I blame it on alcohol. If I drink I’m always up for a few hours in the middle of the night. And I’m quite sure they were doing a lot of that back in that time.
Ah yes. Having an evening drink, falling asleep at like 9PM, and then waking up wide awake at midnight to dick around for a few hours until finally falling back asleep at like 3 AM. It still happens to me from time to time.
Oh, so it's not just me. I've always interpreted it as the first sleep (hah) being my body being busy trying to sober up and the second sleep being the actual normal sleep now that the body can focus on something other than getting rid of all that poison.

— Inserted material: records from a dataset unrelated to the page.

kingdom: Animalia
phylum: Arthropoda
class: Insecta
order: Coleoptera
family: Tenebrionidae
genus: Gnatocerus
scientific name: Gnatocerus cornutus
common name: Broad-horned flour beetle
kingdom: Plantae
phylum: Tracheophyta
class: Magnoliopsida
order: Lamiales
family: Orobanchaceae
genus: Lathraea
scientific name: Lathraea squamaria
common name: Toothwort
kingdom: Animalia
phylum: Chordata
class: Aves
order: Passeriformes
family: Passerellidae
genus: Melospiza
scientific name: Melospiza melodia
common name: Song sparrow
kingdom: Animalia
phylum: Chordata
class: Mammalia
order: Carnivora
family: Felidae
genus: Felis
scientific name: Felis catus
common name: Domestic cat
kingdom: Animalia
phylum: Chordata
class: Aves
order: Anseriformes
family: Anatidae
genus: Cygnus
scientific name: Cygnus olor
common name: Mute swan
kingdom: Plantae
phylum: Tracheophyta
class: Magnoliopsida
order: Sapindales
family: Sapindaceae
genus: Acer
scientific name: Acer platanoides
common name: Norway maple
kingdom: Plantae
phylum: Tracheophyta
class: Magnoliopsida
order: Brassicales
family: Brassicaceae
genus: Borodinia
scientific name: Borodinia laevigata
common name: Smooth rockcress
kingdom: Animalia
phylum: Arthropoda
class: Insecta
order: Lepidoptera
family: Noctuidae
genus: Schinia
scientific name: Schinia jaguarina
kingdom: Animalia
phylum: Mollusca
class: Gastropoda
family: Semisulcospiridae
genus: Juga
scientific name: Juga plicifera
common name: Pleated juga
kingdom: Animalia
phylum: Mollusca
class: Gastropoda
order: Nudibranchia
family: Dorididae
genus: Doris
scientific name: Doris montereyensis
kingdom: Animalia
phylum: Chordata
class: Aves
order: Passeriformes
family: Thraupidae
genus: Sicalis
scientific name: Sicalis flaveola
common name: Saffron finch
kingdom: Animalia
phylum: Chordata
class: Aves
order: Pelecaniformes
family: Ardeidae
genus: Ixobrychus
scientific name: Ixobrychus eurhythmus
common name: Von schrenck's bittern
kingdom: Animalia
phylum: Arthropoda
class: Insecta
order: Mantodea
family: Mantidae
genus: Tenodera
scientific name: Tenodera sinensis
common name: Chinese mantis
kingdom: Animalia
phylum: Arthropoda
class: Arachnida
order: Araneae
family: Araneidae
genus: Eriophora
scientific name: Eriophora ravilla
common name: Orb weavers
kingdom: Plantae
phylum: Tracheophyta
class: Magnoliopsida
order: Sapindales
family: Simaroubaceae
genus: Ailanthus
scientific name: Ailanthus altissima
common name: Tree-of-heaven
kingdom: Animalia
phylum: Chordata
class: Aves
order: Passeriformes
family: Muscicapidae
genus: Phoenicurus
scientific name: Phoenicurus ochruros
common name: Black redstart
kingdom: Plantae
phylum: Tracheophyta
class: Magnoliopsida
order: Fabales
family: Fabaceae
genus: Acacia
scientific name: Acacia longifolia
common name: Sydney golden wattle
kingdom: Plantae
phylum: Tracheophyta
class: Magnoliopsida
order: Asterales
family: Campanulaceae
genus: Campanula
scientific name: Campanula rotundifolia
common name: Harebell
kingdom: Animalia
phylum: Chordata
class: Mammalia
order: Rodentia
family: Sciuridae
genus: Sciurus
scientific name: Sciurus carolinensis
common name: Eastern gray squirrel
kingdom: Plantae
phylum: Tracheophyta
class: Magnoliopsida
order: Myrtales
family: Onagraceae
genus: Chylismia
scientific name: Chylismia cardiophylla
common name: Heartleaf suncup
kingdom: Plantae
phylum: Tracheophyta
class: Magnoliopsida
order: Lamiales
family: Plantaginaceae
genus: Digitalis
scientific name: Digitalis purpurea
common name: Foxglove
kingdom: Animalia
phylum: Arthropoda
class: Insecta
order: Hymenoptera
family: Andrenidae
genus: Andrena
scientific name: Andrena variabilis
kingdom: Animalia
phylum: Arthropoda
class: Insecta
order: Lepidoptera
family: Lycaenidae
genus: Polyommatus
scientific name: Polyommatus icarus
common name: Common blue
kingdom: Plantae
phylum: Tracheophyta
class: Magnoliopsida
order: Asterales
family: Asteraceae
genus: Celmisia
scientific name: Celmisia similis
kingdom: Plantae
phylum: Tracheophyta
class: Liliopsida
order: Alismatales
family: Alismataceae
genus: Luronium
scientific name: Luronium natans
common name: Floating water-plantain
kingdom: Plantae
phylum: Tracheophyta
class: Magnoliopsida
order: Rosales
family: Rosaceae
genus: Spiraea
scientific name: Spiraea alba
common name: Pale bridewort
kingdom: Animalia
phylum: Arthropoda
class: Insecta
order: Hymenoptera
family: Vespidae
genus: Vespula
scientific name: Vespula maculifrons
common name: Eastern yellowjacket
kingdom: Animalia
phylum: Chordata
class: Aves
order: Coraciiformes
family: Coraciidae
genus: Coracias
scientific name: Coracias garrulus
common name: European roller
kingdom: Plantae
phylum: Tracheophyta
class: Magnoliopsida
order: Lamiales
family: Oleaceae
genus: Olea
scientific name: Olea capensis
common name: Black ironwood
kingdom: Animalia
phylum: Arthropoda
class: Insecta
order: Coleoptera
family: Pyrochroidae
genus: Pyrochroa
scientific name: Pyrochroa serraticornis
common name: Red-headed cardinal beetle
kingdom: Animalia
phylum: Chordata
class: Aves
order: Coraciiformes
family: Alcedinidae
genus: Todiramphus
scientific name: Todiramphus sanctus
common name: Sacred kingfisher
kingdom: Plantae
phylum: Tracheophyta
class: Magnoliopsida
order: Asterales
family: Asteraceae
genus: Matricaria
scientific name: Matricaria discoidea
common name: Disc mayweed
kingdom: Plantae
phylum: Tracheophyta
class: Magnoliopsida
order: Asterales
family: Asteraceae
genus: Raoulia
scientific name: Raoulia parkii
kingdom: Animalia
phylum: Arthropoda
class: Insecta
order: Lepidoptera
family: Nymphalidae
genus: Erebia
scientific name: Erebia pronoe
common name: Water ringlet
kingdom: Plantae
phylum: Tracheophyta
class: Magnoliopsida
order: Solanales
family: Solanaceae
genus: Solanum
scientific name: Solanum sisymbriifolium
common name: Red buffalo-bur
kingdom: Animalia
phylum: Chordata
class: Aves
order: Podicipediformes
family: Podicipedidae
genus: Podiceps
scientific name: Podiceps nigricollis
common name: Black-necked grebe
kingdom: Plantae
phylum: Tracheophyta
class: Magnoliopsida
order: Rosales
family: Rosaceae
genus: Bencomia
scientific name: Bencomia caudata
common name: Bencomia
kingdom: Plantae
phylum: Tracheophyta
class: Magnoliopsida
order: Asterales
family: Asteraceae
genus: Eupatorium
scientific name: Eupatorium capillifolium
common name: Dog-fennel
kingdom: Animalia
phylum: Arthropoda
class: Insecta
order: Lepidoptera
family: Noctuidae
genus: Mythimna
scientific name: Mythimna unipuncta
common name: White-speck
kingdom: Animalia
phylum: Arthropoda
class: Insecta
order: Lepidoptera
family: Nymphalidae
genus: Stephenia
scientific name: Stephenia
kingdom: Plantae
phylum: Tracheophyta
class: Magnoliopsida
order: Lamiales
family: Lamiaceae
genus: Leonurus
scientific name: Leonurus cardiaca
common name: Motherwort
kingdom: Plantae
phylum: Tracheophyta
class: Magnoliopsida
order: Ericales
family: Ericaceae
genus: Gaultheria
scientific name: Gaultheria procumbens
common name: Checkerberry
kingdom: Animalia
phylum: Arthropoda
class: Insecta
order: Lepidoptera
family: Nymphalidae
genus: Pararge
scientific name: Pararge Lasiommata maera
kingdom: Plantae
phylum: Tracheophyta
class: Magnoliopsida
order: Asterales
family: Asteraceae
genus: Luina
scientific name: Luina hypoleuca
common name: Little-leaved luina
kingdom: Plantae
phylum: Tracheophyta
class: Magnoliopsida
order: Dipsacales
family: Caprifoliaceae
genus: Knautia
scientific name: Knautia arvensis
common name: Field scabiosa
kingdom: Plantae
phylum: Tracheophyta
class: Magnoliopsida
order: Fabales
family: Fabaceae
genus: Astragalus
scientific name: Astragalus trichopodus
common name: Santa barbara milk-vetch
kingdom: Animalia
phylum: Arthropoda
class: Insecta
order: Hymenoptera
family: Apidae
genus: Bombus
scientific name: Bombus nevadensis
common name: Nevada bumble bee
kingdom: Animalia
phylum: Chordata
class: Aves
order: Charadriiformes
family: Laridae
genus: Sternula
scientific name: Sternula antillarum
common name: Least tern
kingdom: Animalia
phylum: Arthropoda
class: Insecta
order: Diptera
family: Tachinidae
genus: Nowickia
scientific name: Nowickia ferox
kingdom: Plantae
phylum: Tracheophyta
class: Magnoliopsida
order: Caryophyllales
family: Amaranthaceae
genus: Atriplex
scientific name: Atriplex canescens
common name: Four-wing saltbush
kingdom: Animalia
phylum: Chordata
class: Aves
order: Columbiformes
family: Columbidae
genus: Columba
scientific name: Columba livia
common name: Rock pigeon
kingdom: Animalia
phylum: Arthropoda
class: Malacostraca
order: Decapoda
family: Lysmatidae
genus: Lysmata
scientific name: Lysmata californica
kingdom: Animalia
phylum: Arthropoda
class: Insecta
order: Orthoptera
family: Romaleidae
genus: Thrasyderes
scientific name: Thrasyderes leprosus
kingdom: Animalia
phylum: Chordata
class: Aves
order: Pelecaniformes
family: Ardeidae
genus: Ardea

Of course actual blood alcohol takes longer to go down than that but no matter how much I had, I'd invariably feel significantly more sober after the initial sleep than if I just stayed awake and stopped drinking.
Given that alcoholic drinks (especially various concoctions we'd hardly recognize as "beer" today) were fairly widespread especially when pure water was not always potable, I wouldn't be surprised if this didn't at least factor in for some of the reports. Then again this doesn't explain the observation of polyphasic sleep developing under experimental conditions.
> And I’m quite sure they were doing a lot of that back in that time.
Technically, they were all drinking alcohol because water was unsafe. However, beer at least had half the alcohol content that it has today and the wine was strongly watered. For women and children they even added water to the beer.
Googled it once. The information should still be available.